● **TASK PROMPT**: The line containing "- Part of the" marks where to begin; quote it and every line after it through the end of the data, exactly as written.

● **Dataset entries**:

________________________________________

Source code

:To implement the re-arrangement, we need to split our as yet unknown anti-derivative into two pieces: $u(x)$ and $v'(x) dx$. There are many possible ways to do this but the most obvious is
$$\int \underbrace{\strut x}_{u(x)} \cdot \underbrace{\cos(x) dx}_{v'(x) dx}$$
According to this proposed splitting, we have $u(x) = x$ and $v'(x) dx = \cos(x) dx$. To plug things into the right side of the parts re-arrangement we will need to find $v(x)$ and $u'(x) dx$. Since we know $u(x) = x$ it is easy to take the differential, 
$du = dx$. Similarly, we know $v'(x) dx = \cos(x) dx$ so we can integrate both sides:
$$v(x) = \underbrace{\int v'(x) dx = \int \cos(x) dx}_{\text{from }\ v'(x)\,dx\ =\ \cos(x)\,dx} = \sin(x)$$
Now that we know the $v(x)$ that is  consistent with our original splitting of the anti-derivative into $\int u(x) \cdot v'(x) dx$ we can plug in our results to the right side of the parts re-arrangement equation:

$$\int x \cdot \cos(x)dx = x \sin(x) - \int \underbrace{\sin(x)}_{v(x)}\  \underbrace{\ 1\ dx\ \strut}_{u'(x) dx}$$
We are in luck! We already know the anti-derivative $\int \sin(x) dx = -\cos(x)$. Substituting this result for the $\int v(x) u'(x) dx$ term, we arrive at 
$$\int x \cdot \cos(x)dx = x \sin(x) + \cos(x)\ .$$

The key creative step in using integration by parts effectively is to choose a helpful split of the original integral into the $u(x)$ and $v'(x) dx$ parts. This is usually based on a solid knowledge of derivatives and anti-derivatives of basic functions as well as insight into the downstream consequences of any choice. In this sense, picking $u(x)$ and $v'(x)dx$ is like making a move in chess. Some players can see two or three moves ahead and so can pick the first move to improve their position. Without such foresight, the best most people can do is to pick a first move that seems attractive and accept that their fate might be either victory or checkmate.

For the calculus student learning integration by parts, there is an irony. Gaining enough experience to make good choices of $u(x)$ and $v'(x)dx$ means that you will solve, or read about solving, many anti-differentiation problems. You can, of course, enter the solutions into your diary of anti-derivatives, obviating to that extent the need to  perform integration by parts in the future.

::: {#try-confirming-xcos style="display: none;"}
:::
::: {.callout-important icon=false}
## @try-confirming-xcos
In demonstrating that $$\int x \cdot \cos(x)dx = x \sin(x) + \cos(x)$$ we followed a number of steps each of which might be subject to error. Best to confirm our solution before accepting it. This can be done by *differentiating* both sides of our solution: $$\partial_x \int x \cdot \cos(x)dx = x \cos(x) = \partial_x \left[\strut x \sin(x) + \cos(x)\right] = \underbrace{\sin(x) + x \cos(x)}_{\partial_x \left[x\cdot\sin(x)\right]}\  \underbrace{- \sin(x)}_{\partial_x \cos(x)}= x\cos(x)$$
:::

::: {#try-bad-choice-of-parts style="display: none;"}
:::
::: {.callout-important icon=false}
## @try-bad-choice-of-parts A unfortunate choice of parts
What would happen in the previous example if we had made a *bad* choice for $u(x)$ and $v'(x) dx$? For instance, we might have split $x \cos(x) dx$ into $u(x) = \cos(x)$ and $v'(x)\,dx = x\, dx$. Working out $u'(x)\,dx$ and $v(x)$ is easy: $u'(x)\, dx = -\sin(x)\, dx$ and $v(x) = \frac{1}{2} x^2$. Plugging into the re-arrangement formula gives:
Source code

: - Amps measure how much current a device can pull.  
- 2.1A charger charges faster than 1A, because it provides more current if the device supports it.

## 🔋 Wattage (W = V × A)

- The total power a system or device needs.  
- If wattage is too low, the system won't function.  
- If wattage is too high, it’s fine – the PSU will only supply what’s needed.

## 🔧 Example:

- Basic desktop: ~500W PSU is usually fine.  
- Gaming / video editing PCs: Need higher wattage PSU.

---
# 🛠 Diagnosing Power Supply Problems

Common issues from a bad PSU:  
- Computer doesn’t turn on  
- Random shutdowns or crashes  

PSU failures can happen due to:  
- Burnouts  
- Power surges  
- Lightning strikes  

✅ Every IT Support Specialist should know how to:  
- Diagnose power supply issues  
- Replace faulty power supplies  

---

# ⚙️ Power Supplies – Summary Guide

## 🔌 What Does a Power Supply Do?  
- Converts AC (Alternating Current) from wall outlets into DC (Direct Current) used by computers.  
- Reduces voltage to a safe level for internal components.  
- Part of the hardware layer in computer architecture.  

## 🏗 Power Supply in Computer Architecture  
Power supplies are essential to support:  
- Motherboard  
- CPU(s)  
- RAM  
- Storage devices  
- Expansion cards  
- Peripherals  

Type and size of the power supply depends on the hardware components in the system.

________________________________________

● **ANSWER BOX**:
- Part of the hardware layer in computer architecture.  

## 🏗 Power Supply in Computer Architecture  
Power supplies are essential to support:  
- Motherboard  
- CPU(s)  
- RAM  
- Storage devices  
- Expansion cards  
- Peripherals  

Type and size of the power supply depends on the hardware components in the system.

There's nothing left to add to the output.